Published in final edited form as: Trends Immunol. 2020 Aug 13;41(9):805–819. doi: 10.1016/j.it.2020.07.007

Table 1.

Pathways Associated with the Modulation of Murine and Human Reactive Astrocytesa

Functional category Molecule Signaling pathway Effect on reactive astrocytes Refs
Cytokines IL-6 GP130–JAK/STAT3 Regulates expression of GFAP, vimentin, STAT3 and other genes with STAT responsive elements [24]
CNTF GP130–JAK/STAT3 Regulates expression of GFAP, vimentin, STAT3, and other genes with STAT responsive elements [24]
TGF-β SMAD Increases vimentin, actin, and GFAP expression; contributes to scar formation [115]
IL-1β NF-κB Proinflammatory [24]
TNF NF-κB/CN–NFAT Activates expression of target genes [24]
IFN-α/β STAT1/STAT2 Antiviral [37]
IFN-γ IFNGR–JAK/STAT1 Potentiates astrocyte reactivity [116]
DAMPS ATP P2XR/P2YR–Ca2+ Proinflammatory [117]
ROS NF-κB, PI3K, MAPK Proinflammatory [118]
NO Soluble guanylyl cyclase Proinflammatory (mitochondrial impairment, neuronal injury and death) [119]
Growth factors EGF MAPK Expression of inducible NO synthase, GFAP, modification of the extracellular matrix, proliferation [120]
FGF MAPK FGF family members show differentially regulatory roles [24]
TGF-α MAPK Induces expression of GFAP and vimentin and morphological features of reactive astrocytes [121]
Hormones Progesterone Progesterone receptors Anti-inflammatory [122]
Androgens Androgen receptors Anti-inflammatory [123]
Estradiol Estrogen receptors Anti-inflammatory [124]
Neurodegeneration Amyloid beta RAGE/NF-κB Proinflammatory (inflammatory cytokines and NO) [125]

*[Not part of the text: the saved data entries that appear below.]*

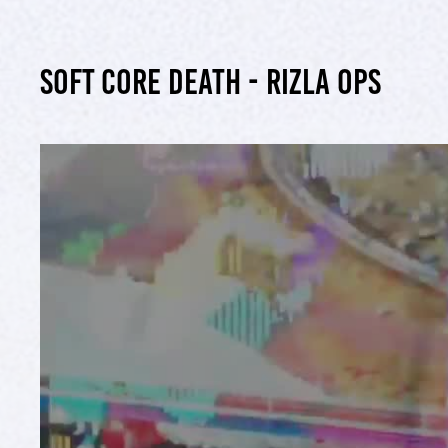
Soft Core Death - Rizla ops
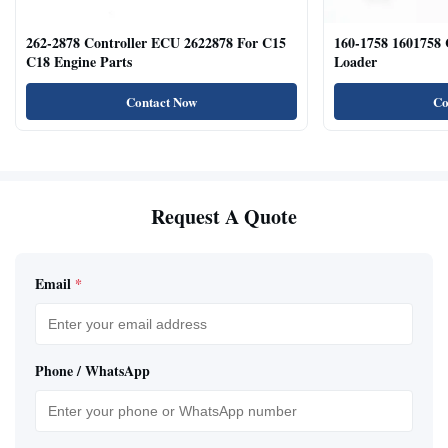
262-2878 Controller ECU 2622878 For C15
160-1758 1601758
C18 Engine Parts
Loader
Contact Now
Co
Request A Quote
Email
*
Phone / WhatsApp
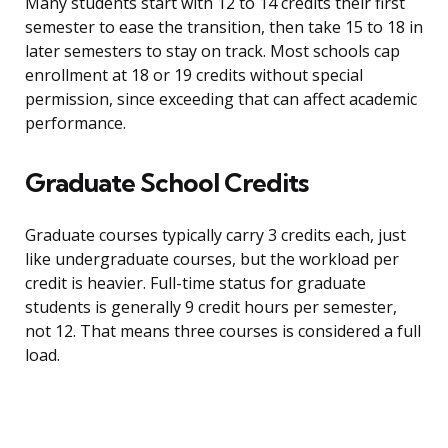
Many students start with 12 to 14 credits their first
semester to ease the transition, then take 15 to 18 in
later semesters to stay on track. Most schools cap
enrollment at 18 or 19 credits without special
permission, since exceeding that can affect academic
performance.
Graduate School Credits
Graduate courses typically carry 3 credits each, just
like undergraduate courses, but the workload per
credit is heavier. Full-time status for graduate
students is generally 9 credit hours per semester,
not 12. That means three courses is considered a full
load.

Neurotransmitters Glutamate CN–NFAT Context dependent (triggers or inhibits astrocyte reactivity) [24]
PAMPs LPS TLR4/NF-κB Proinflammatory [126]

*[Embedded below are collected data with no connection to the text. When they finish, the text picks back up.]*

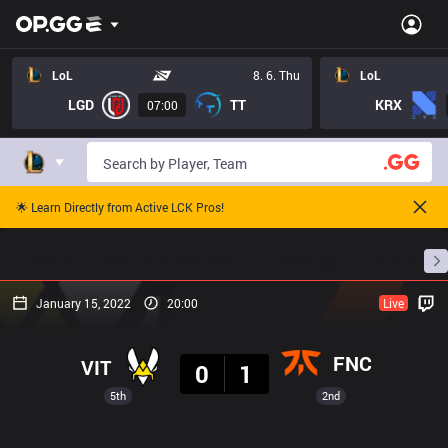
LoL
8. 6. Thu
LoL
LGD
TT
KRX
07:00
🌟 Learn Directly from Active LCK Pros!
Home
Match Schedules
Standings
Stats
January 15, 2022
20:00
Live
Result
FNC
VIT
0
1
5th
2nd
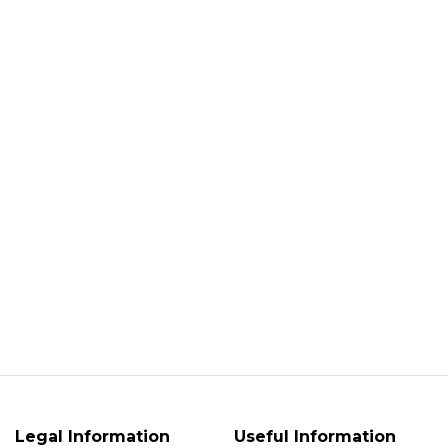
Legal Information
Useful Information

dsRNA (poly I:C) TLR3 Antiviral and proinflammatory [127]
ssRNA TLR7–Myd88/NF-κB Antiviral and proinflammatory [128]
CpG DNA TLR9–Myd88/NF-κB Antiviral and proinflammatory [128]

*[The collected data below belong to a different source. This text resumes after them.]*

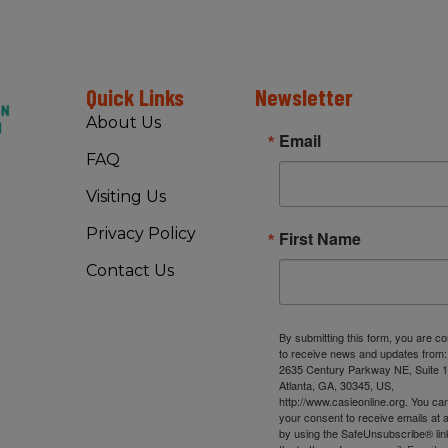
Quick Links
Newsletter
About Us
Email
FAQ
Visiting Us
Privacy Policy
First Name
Contact Us
By submitting this form, you are c
to receive news and updates from
2635 Century Parkway NE, Suite 1
Atlanta, GA, 30345, US,
http://www.casieonline.org. You ca
your consent to receive emails at 
by using the SafeUnsubscribe® link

Cytosolic DNA cGAS–STING/IFN Antiviral and proinflammatory [129]
a

Abbreviations: cGAS–STING, cGMP-AMP synthase–stimulator of interferon genes; CN–NFAT, calcineurin-nuclear factor of activated T cells; CNTF, ciliary neurotrophic factor; DAMPs, damage-associated molecular patterns; EGF, epidermal growth factor; FGF, fibroblast growth factor; GP130, glycoprotein 130; IFNGR, IFN-γ receptor; Myd88, myeloid differentiation primary response 88; NO, nitric oxide; P2XR, P2X receptor; P2YR, P2Y receptor; PI3K, phosphatidylinositol-3-kinase; RAGE, receptor for advanced glycation end products; ROS, reactive oxygen species; ssRNA, single-stranded RNA.